Flooring as a Behavioural and Emotional Design Tool

Sheffield NHS Trust
Over the years, I’ve come to appreciate that flooring should not simply be viewed as just a practical surface, but as an important part of the overall emotional and sensory experience of a space.
Materials such as carpets and other soft finishes can significantly influence how an environment feels, particularly within mental health facilities and dementia care settings where comfort, familiarity, and reassurance are especially important.
At home, most of us naturally associate softer textures and warm surfaces with comfort and security. Whether it’s stepping onto carpet first thing in the morning or relaxing within cozy and familiar surroundings, these details help spaces feel calmer and more welcoming.
Within therapeutic environments, those same principles become even more important. Individuals within secure mental health facilities or long-term care settings may spend extended periods away from home, often within environments that can feel clinical or institutional. Introducing softer, more domestic finishes can help spaces feel less intimidating and more supportive of wellbeing.

OSJ Diana Celella
Ian Callaghan, Lived Experience Programme Manager for Rethink Mental Illness and a former service user himself, expressed this powerfully when he said:
“Some carpeting would enormously improve an otherwise ‘cold’ environment. People like myself in secure units are there for often many years, and home comforts are few and far between. A carpet could therefore make a real difference.”
That perspective reinforces something many designers and specifiers are increasingly recognising, materials can have a genuine emotional impact on the people using a space.
Within dementia care settings particularly, carpets can contribute to a greater sense of familiarity and comfort while helping create warmer, more domestic interiors. Softer surfaces underfoot may also help individuals feel more confident moving through a space, reducing some of the harsher and more institutional characteristics sometimes associated with healthcare environments.
Balancing Performance with Comfort

Upton Mill Care Home Interiors Victoria Gibbs
Of course, creating therapeutic interiors also involves balancing comfort with the demanding safety, hygiene, maintenance, and performance requirements expected within healthcare and mental health settings.
Through working alongside specifiers and facility operators, I understand the importance of specifying flooring products that are engineered to perform in demanding environments while still contributing positively to the atmosphere and safety of the space.
Features such as stain-resistant fibres, permanent antimicrobial treatments, impervious membranes, and robust wear warranties can provide reassurance that flooring will continue to perform over the long term while supporting infection control and cleaning requirements.

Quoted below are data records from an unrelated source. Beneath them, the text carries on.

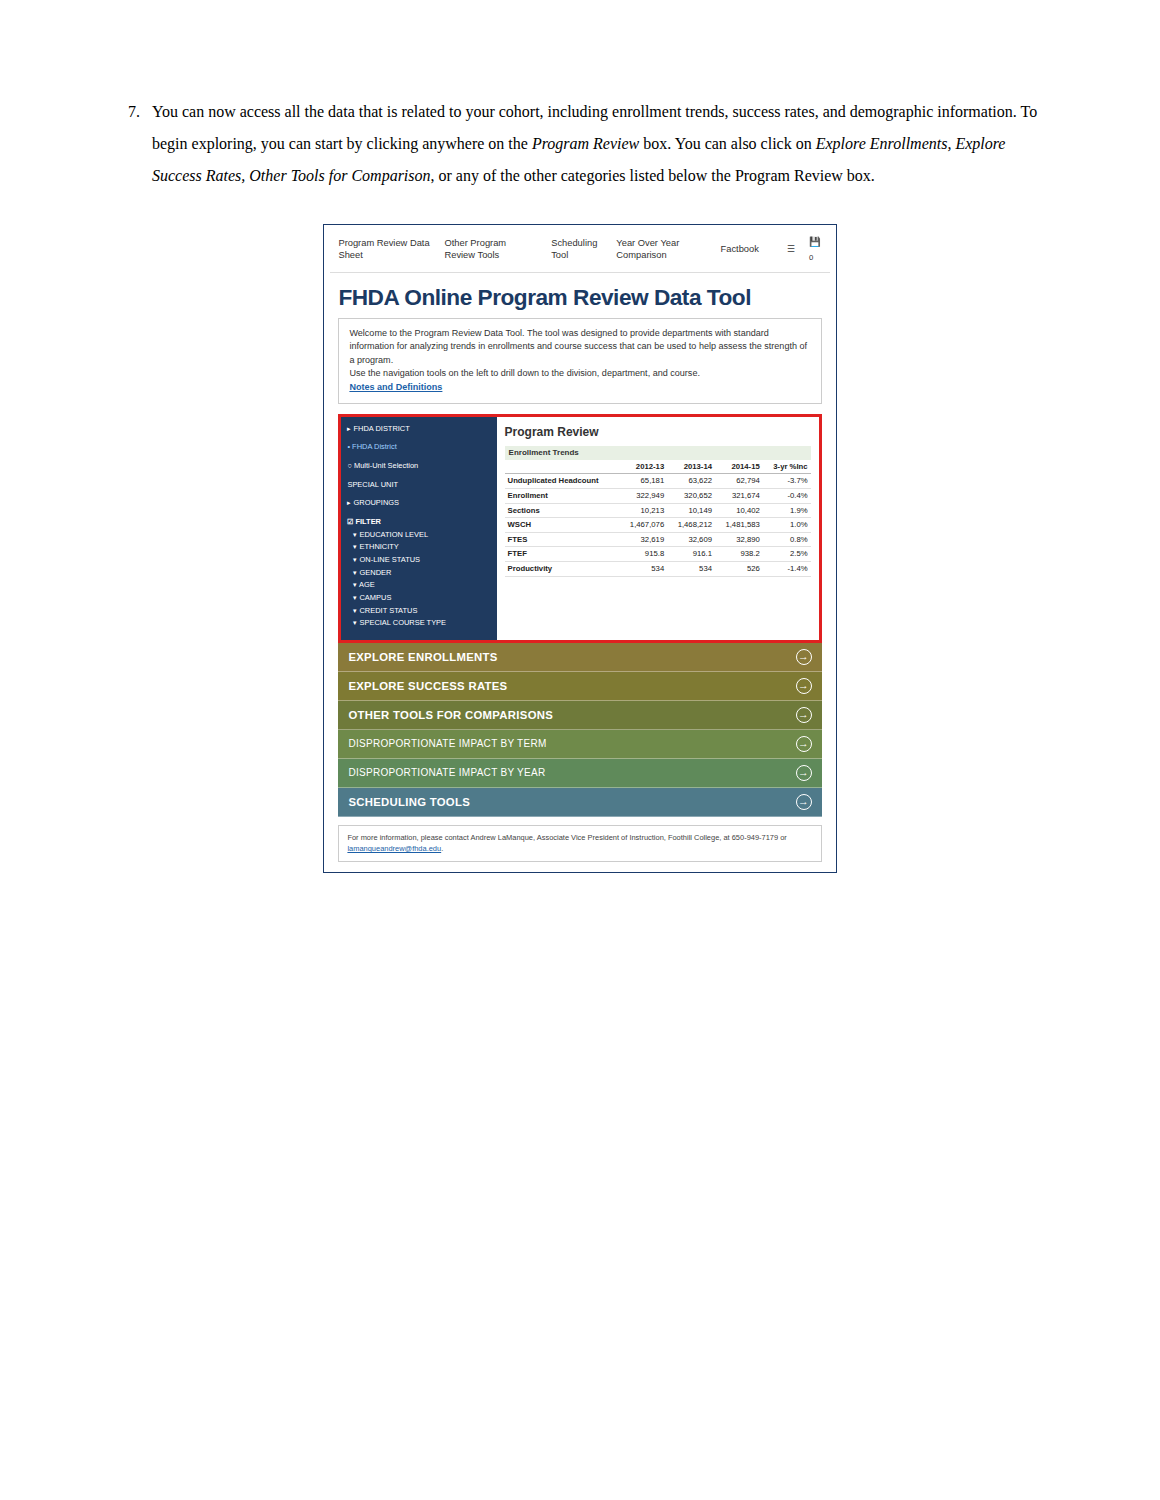You can now access all the data that is related to your cohort, including enrollment trends, success rates, and demographic information. To begin exploring, you can start by clicking anywhere on the Program Review box. You can also click on Explore Enrollments, Explore Success Rates, Other Tools for Comparison, or any of the other categories listed below the Program Review box.
Program Review Data Sheet Other Program Review Tools Scheduling Tool Year Over Year Comparison Factbook ☰ 💾0
FHDA Online Program Review Data Tool
Welcome to the Program Review Data Tool. The tool was designed to provide departments with standard information for analyzing trends in enrollments and course success that can be used to help assess the strength of a program.
Use the navigation tools on the left to drill down to the division, department, and course.
Notes and Definitions
▸ FHDA DISTRICT
• FHDA District
○ Multi-Unit Selection
SPECIAL UNIT
▸ GROUPINGS
☑ FILTER
▾ EDUCATION LEVEL
▾ ETHNICITY
▾ ON-LINE STATUS
▾ GENDER
▾ AGE
▾ CAMPUS
▾ CREDIT STATUS
▾ SPECIAL COURSE TYPE
Program Review
Enrollment Trends
| | 2012-13 | 2013-14 | 2014-15 | 3-yr %Inc |
| --- | --- | --- | --- | --- |
| Unduplicated Headcount | 65,181 | 63,622 | 62,794 | -3.7% |
| Enrollment | 322,949 | 320,652 | 321,674 | -0.4% |
| Sections | 10,213 | 10,149 | 10,402 | 1.9% |
| WSCH | 1,467,076 | 1,468,212 | 1,481,583 | 1.0% |
| FTES | 32,619 | 32,609 | 32,890 | 0.8% |
| FTEF | 915.8 | 916.1 | 938.2 | 2.5% |
| Productivity | 534 | 534 | 526 | -1.4% |
EXPLORE ENROLLMENTS→
EXPLORE SUCCESS RATES→
OTHER TOOLS FOR COMPARISONS→
DISPROPORTIONATE IMPACT BY TERM→
DISPROPORTIONATE IMPACT BY YEAR→
SCHEDULING TOOLS→
For more information, please contact Andrew LaManque, Associate Vice President of Instruction, Foothill College, at 650-949-7179 or lamanqueandrew@fhda.edu.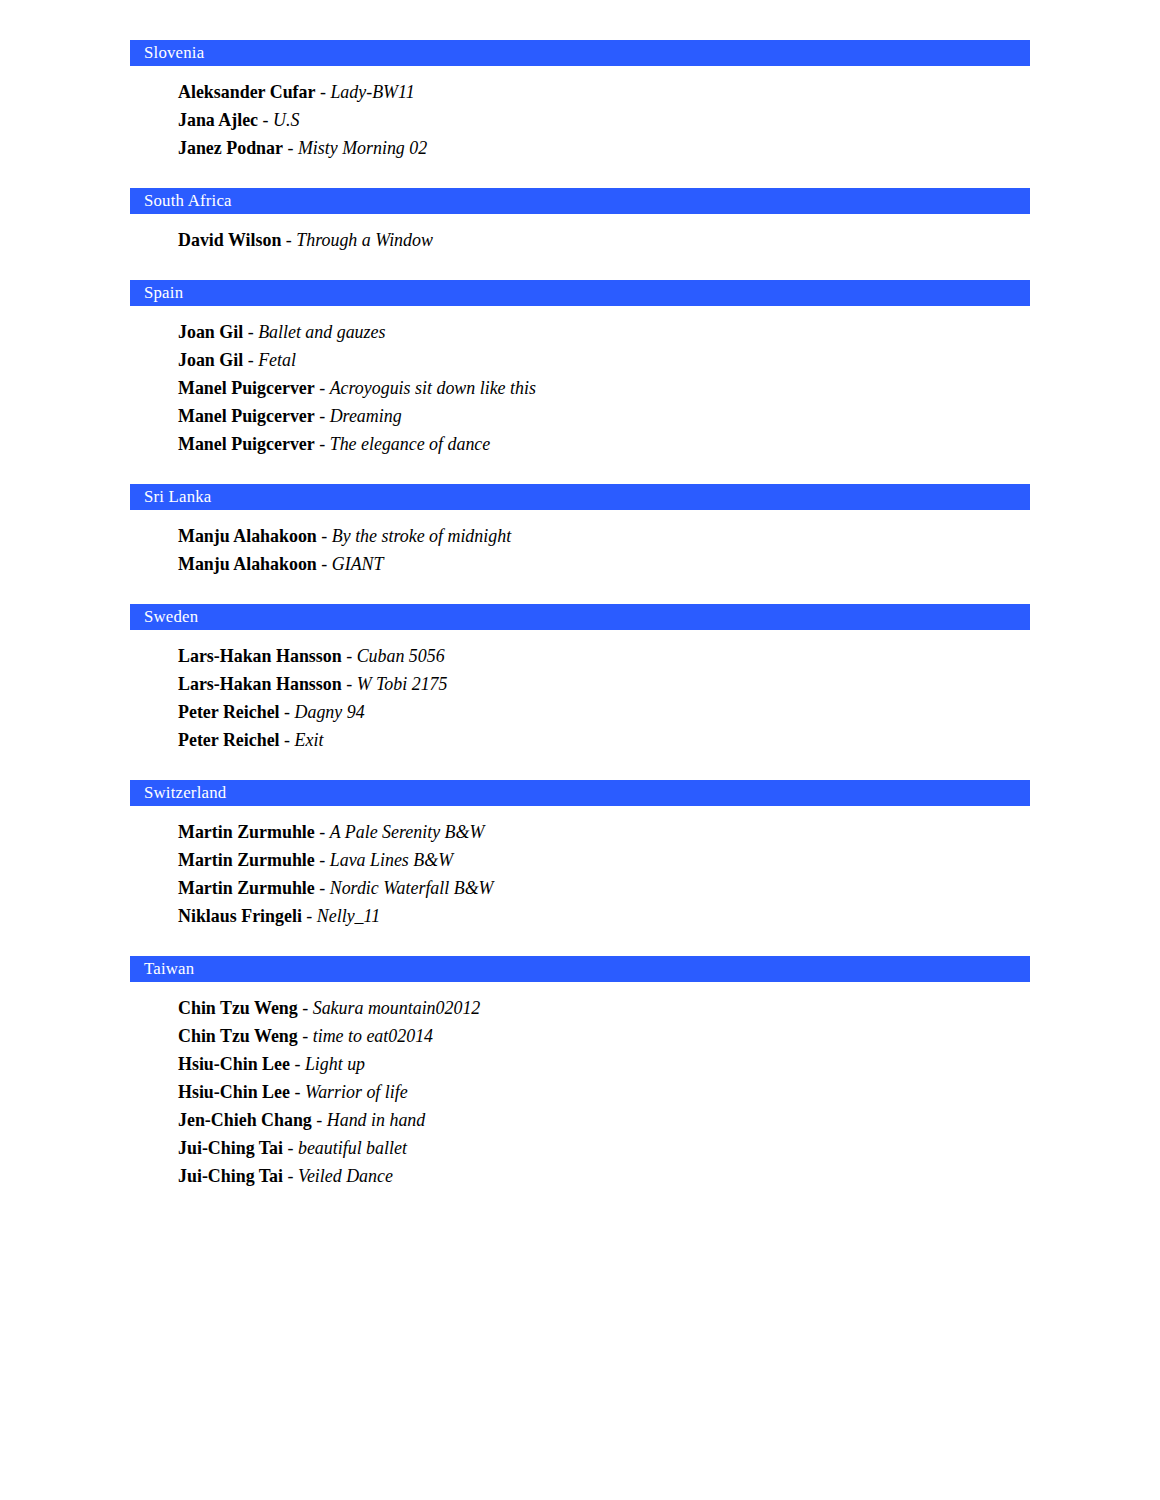Slovenia
Aleksander Cufar - Lady-BW11
Jana Ajlec - U.S
Janez Podnar - Misty Morning 02
South Africa
David Wilson - Through a Window
Spain
Joan Gil - Ballet and gauzes
Joan Gil - Fetal
Manel Puigcerver - Acroyoguis sit down like this
Manel Puigcerver - Dreaming
Manel Puigcerver - The elegance of dance
Sri Lanka
Manju Alahakoon - By the stroke of midnight
Manju Alahakoon - GIANT
Sweden
Lars-Hakan Hansson - Cuban 5056
Lars-Hakan Hansson - W Tobi 2175
Peter Reichel - Dagny 94
Peter Reichel - Exit
Switzerland
Martin Zurmuhle - A Pale Serenity B&W
Martin Zurmuhle - Lava Lines B&W
Martin Zurmuhle - Nordic Waterfall B&W
Niklaus Fringeli - Nelly_11
Taiwan
Chin Tzu Weng - Sakura mountain02012
Chin Tzu Weng - time to eat02014
Hsiu-Chin Lee - Light up
Hsiu-Chin Lee - Warrior of life
Jen-Chieh Chang - Hand in hand
Jui-Ching Tai - beautiful ballet
Jui-Ching Tai - Veiled Dance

JRHT York- Diana Celella Tones Mushroom
At Danfloor, this balance sits at the heart of our product development. Our collections are designed to combine the durability and technical performance required within healthcare and mental health environments with the comfort, acoustic benefits, and aesthetic qualities needed to help create more therapeutic and supportive interiors.
Because ultimately, every material choice contributes to how people experience a space and flooring is at the foundation of any interior environment.